Samantha awoke to thumping and banging across the hall. She sat up and looked at her clock. It was eight a.m. She’d slept all afternoon and night!
She’d had no intention of sleeping so long…but she felt great. She stood up and stretched. She took a quick shower, got dressed, and then headed across the hall to make sure her brother had made it home safely.
Samantha walked through Nipper’s open bedroom door and into his room. He was crouching in front of his dresser, pressing hard on the bottom drawer with both hands.
“Oh. Hi, Sam,” he said, looking up at her. “Mom and Dad came by last night, but you were snoring so loud, they let you sleep.”
Samantha frowned.
“I don’t snore,” she said. “Well, maybe I was so tired that I— Wait. When did you get home?”
“Uh…a while ago,” he said, standing up.
She sniffed. He still smelled like spices. Dried powder streaked his shirt. She glanced down. He had spices on his pants, too.
She looked farther down to see he was pressing one foot against the drawer.
“And what’s in the dresser?” she asked.
“Nothing,” he answered quickly.
Nipper glanced down at the bottom drawer, then back to her.
“I think I…need some socks,” he said, looking around the room. “Oh, right here.”
While keeping his foot pressed against the bottom drawer, he opened the top drawer of the dresser.
Everything about this seemed very strange to Samantha. Stranger than regular kid-brother strange, and that was already strange. She sniffed again.
“Did you really sleep in your spices?” she asked.
One at a time, Nipper pulled socks from the drawer and used them to wipe away powdered spices from his body.
“I’m kind of like a chinchilla, Sam, if you think about it,” he said. “I’m taking a dust bath.”
“Or…you could just take a real bath and put on clean clothes,” she replied.
“Don’t worry,” he said. “I’ll get to it tonight.”
Samantha looked at him, then at the sock drawer. It was almost empty. Socks were scattered all over the room now.
Still holding the bottom drawer of the dresser closed with a foot, he reached into the back of the sock drawer and pulled out a rolled pair of tube socks.
“Gotcha,” he said. “I always keep a special emergency pair in the back.”
“Really?” asked Samantha. “Since when?”
Nipper whipped the socks in the air to unroll them. Something flew out and clattered to the floor. He bent down and picked up a shiny silver object. It was a coin from 1913 engraved with a woman’s head surrounded by stars. He turned it over. There was a big letter V on the back.
“My lucky nickel!” he shouted.
Uncle Paul had given Nipper the coin a year ago.
Samantha remembered her uncle telling Nipper, “She’s one of a kind. Look after her,” and then giving Samantha a wink. Her brother lost track of the coin a few hours later.
“It’s a sign,” said Nipper, waving the coin at her. “Today is a lucky day.”
“Maybe,” said Samantha.
She thought about the last time Nipper invoked the Lucky Day.
A little over two years ago, Samantha’s parents threw her a deluxe birthday party with a magician, a pirate, and a clown. Their dad did lightbulb tricks and put on a super-bubble science show.
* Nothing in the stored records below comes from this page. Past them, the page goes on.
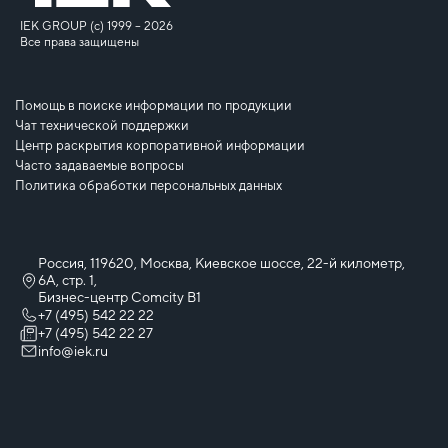
IEK GROUP (c) 1999 – 2026
Все права защищены
Помощь в поиске информации по продукции
Чат технической поддержки
Центр раскрытия корпоративной информации
Часто задаваемые вопросы
Политика обработки персональных данных
Россия, 119620, Москва, Киевское шоссе, 22-й километр,
6А, стр. 1,
Бизнес-центр Comcity B1
+7 (495) 542 22 22
+7 (495) 542 22 27
info@iek.ru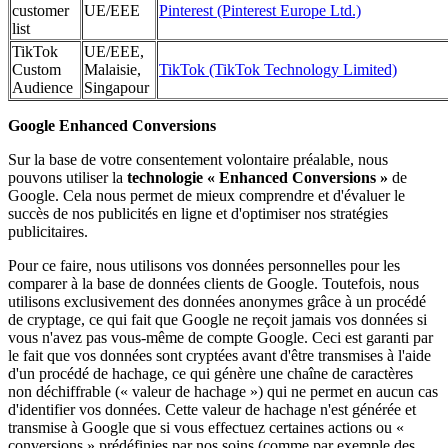
customer
UE/EEE
Pinterest (Pinterest Europe Ltd.)
list
TikTok
UE/EEE,
Custom
Malaisie,
TikTok (TikTok Technology Limited)
Audience
Singapour
Google Enhanced Conversions
Sur la base de votre consentement volontaire préalable, nous
pouvons utiliser la
technologie « Enhanced Conversions »
de
Google. Cela nous permet de mieux comprendre et d'évaluer le
succès de nos publicités en ligne et d'optimiser nos stratégies
publicitaires.
Pour ce faire, nous utilisons vos données personnelles pour les
comparer à la base de données clients de Google. Toutefois, nous
utilisons exclusivement des données anonymes grâce à un procédé
de cryptage, ce qui fait que Google ne reçoit jamais vos données si
vous n'avez pas vous-même de compte Google. Ceci est garanti par
le fait que vos données sont cryptées avant d'être transmises à l'aide
d'un procédé de hachage, ce qui génère une chaîne de caractères
non déchiffrable (« valeur de hachage ») qui ne permet en aucun cas
d'identifier vos données. Cette valeur de hachage n'est générée et
transmise à Google que si vous effectuez certaines actions ou «
conversions » prédéfinies par nos soins (comme par exemple des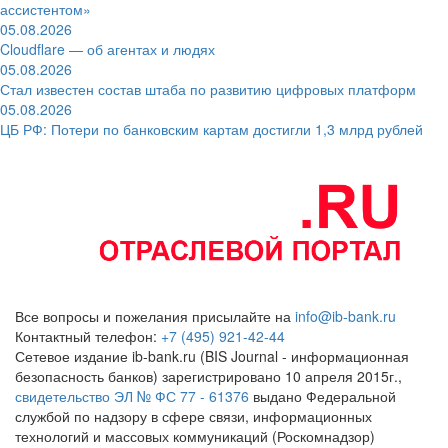
ассистентом»
05.08.2026
Cloudflare — об агентах и людях
05.08.2026
Стал известен состав штаба по развитию цифровых платформ
05.08.2026
ЦБ РФ: Потери по банковским картам достигли 1,3 млрд рублей
Все вопросы и пожелания присылайте на
info@ib-bank.ru
Контактный телефон:
+7 (495) 921-42-44
Сетевое издание ib-bank.ru (BIS Journal - информационная
безопасность банков) зарегистрировано 10 апреля 2015г.,
свидетельство ЭЛ № ФС 77 - 61376
выдано Федеральной
службой по надзору в сфере связи, информационных
технологий и массовых коммуникаций (Роскомнадзор)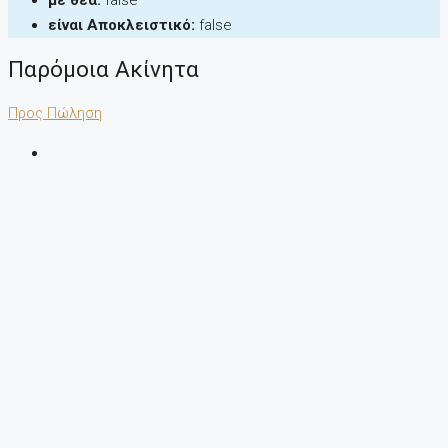
με θέα:
false
είναι Αποκλειστικό:
false
Παρόμοια Ακίνητα
Προς Πώληση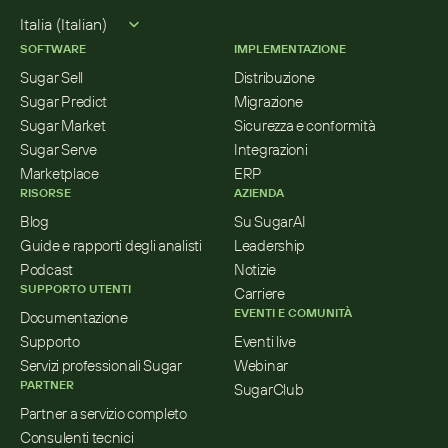
Select Language
Italia (Italian)
SOFTWARE
IMPLEMENTAZIONE
Sugar Sell
Distribuzione
Sugar Predict
Migrazione
Sugar Market
Sicurezza e conformità
Sugar Serve
Integrazioni
Marketplace
ERP
RISORSE
AZIENDA
Blog
Su SugarAI
Guide e rapporti degli analisti
Leadership
Podcast
Notizie
SUPPORTO UTENTI
Carriere
EVENTI E COMUNITÀ
Documentazione
Supporto
Eventi live
Servizi professionali Sugar
Webinar
PARTNER
SugarClub
Partner a servizio completo
Consulenti tecnici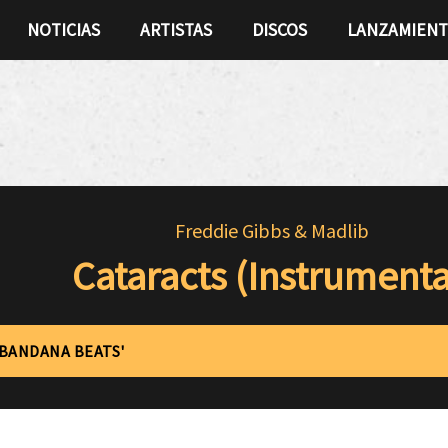
NOTICIAS
ARTISTAS
DISCOS
LANZAMIEN
Freddie Gibbs & Madlib
Cataracts (Instrumenta
'BANDANA BEATS'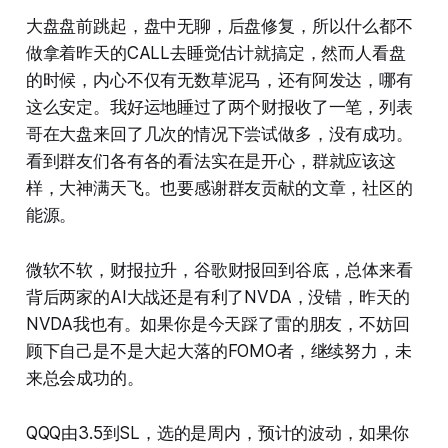
大盘盘前跳起，盘中无聊，后盘修复，所以什么都不
做拿着昨天的CALL去睡觉估计就搞定，然而人看盘
的时候，内心不仅有无数草泥马，还有阿发达，哪有
这么安定。我好运地睡过了两个财报收了一笔，列表
哥在大盘来回了几次的情况下尝试做多，没有成功。
看到群友们各有各的看法实在是开心，群就应该这
样，大神满天飞。也要感谢群友贡献的文章，社区的
能源。
微软不软，财报拉升，谷歌财报回到谷底，总体来看
背后两家的AI大战还是有利了NVDA，没错，昨天的
NVDA我也有。如果你是今天踩了雷的朋友，不妨回
顾下自己是不是大起大落的FOMO者，继续努力，未
来总会成功的。
QQQ由3.5到SL，选的是周内，预计的波动，如果你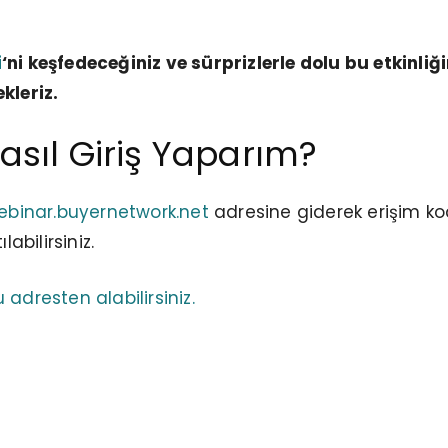
i
‘ni keşfedeceğiniz ve sürprizlerle dolu bu etkinliğ
kleriz.
Nasıl Giriş Yaparım?
ebinar.buyernetwork.net
adresine giderek erişim k
labilirsiniz.
adresten alabilirsiniz.
üyelerimiz profil menülerindeki özel erişim
a giriş yapabilirler. Üye olmayan katılımcılar
ması gerekmektedir.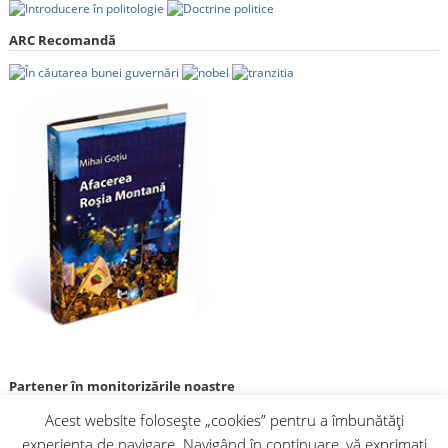
ARC Recomandă
Partener în monitorizările noastre
Acest website folosește „cookies” pentru a îmbunătăți
experiența de navigare. Navigând în continuare, vă exprimați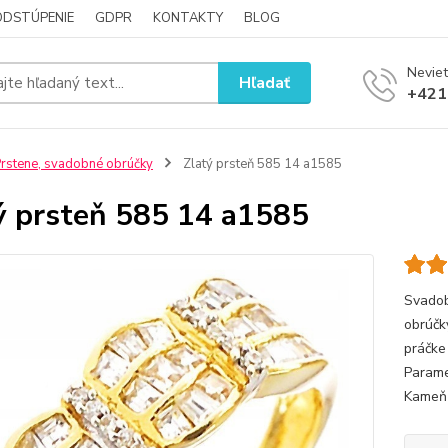
ODSTÚPENIE
GDPR
KONTAKTY
BLOG
Neviet
Hľadať
+421
rstene, svadobné obrúčky
Zlatý prsteň 585 14 a1585
ý prsteň 585 14 a1585
Svadob
obrúčk
práčke
Parame
Kameň :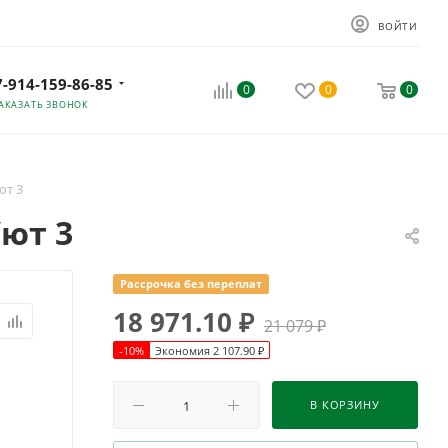
ВОЙТИ
7-914-159-86-85
0
0
0
АКАЗАТЬ ЗВОНОК
ют 3
Уют 3
Рассрочка без переплат
18 971.10
₽
21 079
₽
-
10
%
Экономия
2 107.90
₽
В КОРЗИНУ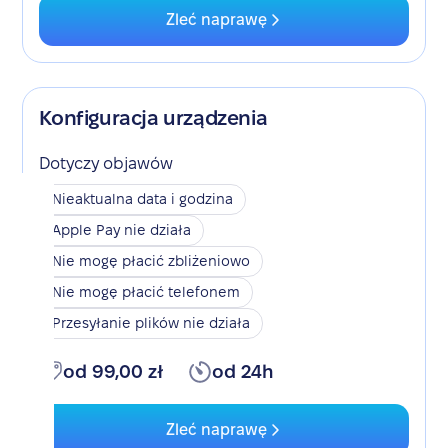
Zleć naprawę
Konfiguracja urządzenia
Dotyczy objawów
Nieaktualna data i godzina
Apple Pay nie działa
Nie mogę płacić zbliżeniowo
Nie mogę płacić telefonem
Przesyłanie plików nie działa
od 99,00 zł
od 24h
Zleć naprawę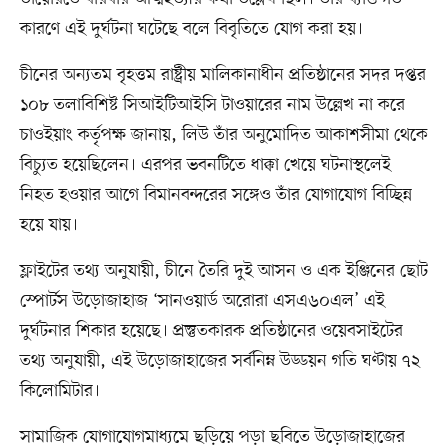
কারণে এই দুর্ঘটনা ঘটেছে বলে বিবৃতিতে যোগ করা হয়।
চীনের অন্যতম বৃহত্তম রাষ্ট্রীয় মালিকানাধীন প্রতিষ্ঠানের সদর দপ্তর
১০৮ তলাবিশিষ্ট সিআইটিআইসি টাওয়ারের নাম উল্লেখ না করে
চাওইয়াং কর্তৃপক্ষ জানায়, লিউ তাঁর অনুমোদিত আকাশসীমা থেকে
বিচ্যুত হয়েছিলেন। এরপর ভবনটিতে ধাক্কা খেয়ে ঘটনাস্থলেই
নিহত হওয়ার আগে বিমানবন্দরের সঙ্গেও তাঁর যোগাযোগ বিচ্ছিন্ন
হয়ে যায়।
ফ্লাইটের তথ্য অনুযায়ী, চীনে তৈরি দুই আসন ও এক ইঞ্জিনের ছোট
স্পোর্টস উড়োজাহাজ ‘সানওয়ার্ড অরোরা এসএ৬০এল’ এই
দুর্ঘটনার শিকার হয়েছে। প্রস্তুতকারক প্রতিষ্ঠানের ওয়েবসাইটের
তথ্য অনুযায়ী, এই উড়োজাহাজের সর্বনিম্ন উড্ডয়ন গতি ঘণ্টায় ৭২
কিলোমিটার।
সামাজিক যোগাযোগমাধ্যমে ছড়িয়ে পড়া ছবিতে উড়োজাহাজের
Uncle Paul dressed up in his “formal” tuxedo T-shirt and made snow cones for all the kids in the neighborhood.
Right before the magic show started, Nipper picked a clover. He told everyone it had four leaves and that this meant it was his lucky day.
Uncle Paul offered him a sour-cherry snow cone, but Nipper insisted he make it extra-super sour. Uncle Paul doubled the syrup. When no one was looking, Nipper poured the rest of the bottle on his snow cone.
Then Nipper tasted the extra-extra super-sour snow cone. He screamed and flung it across the yard.
It splatter-painted half the kids bright red and knocked the hat off the magician’s head. The magician had been hiding a pet rabbit in the hat, and Dennis chased the terrified animal around the backyard for an hour, knocking over kids and Samantha’s cake. The party ended early that day. After all the guests left, Samantha took the clover from Nipper and counted five leaves.
Samantha ignored the silver coin her brother was waving in her face.
“Lucky, huh?” she asked him. “Should I move everything out of the way?”
“No, this really is a lucky day and things are going to go my way,” he insisted. “You keep using your big brain to figure out what ‘Watch out for the SUN’ means and where we should have gone instead of Africa. While you do that, I’m going to go and get my Yankees back.”
Nipper tucked the coin into his pocket, put on the tube socks, and forced on his dusty shoes without untying them.
“Lucky day,” he said one more time, and headed downstairs.